Farmers have been urged to remain vigilant after the first evidence emerged that Schmallenberg Virus (SBV) was circulating in Scotland in 2012.

Eight cows in a dairy herd at the Barony campus of Scotland’s Rural College in Dumfries and Galloway have tested positive for SBV antibodies, indicating exposure to the virus in 2012, although  at a low prevalence. No deformed calves have yet been born to the 160-strong herd on the farm.

The animals were homebred and no animals had been added to the herd from outside Scotland.

The virus – which can cause abortions and birth defects in animals – was first detected in Southern England in January 2012. Although a small number of animals that had recently moved into Scotland have previously tested positive for SBV antibodies, this is the first evidence that suggests exposure to infected midges in Scotland.

“Since Schmallenberg was first detected in the south of England we have watched it spread slowly northwards. Confirmation of its arrival in Scotland is, therefore, no surprise but is nonetheless disappointing and undoubtedly a headache which farmers could do without at the moment,” said Rural Affairs Secretary, Richard Lochhead.

“Following that confirmation, farmers should continue to exercise vigilance, particularly when moving animals onto their farm and should consider testing breeding stock for the SBV antibody.”

Lochead warned that, “Current evidence from surveillance carried out across Europe suggests that infection with Schmallenberg virus has a relatively low impact, but we know that it can cause difficulties when cows or ewes are infected in the early stages of pregnancy.”

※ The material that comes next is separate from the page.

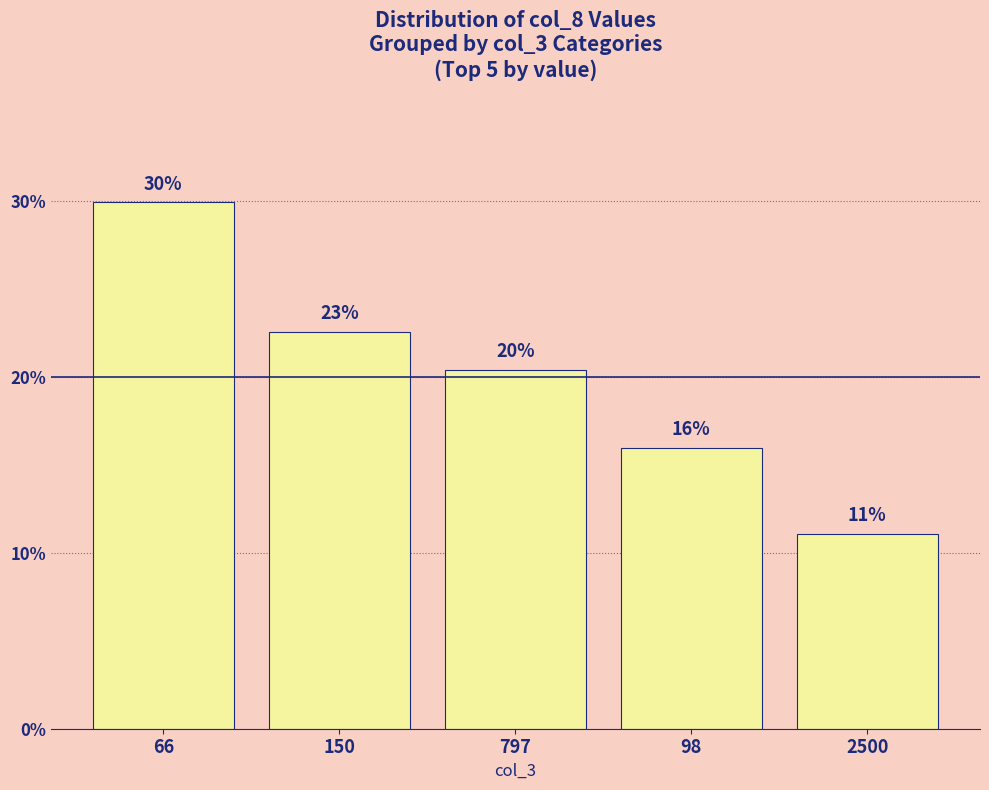

What is the label of the 2nd bar from the left?

150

Brian Hosie, Manager of SAC Consulting Veterinary Services, said, “Any farmers who encounter foetal abnormalities, stillbirths or newborns showing signs of nervous disease should contact their vet, or local SAC Consulting: Veterinary Services Disease Surveillance Centre (DSC).

“Do not assume these are cases of Schmallenberg virus infection as other diseases can cause birth defects in lambs and calves and it is important to know which you are dealing with.”

Biobest and SAC Consulting Veterinary Services, part of SRUC, (in conjunction with NFU Scotland) are about to begin a Schmallenberg surveillance scheme in Scotland. They are identifying dairy farms that would be willing to take part in the testing of bulk milk to help flag up any spread of the virus across the country.

Colin Mason, Manager of SAC Consulting Veterinary Services DSC at Dumfries, said, “These new results arose from testing we chose to do as part of other routine sampling at Barony. While the results were unexpected they will now help us plan our breeding programme and consider vaccination when it becomes available later this year. That’s exactly what we hope any findings of the proposed screening programme will help others with.”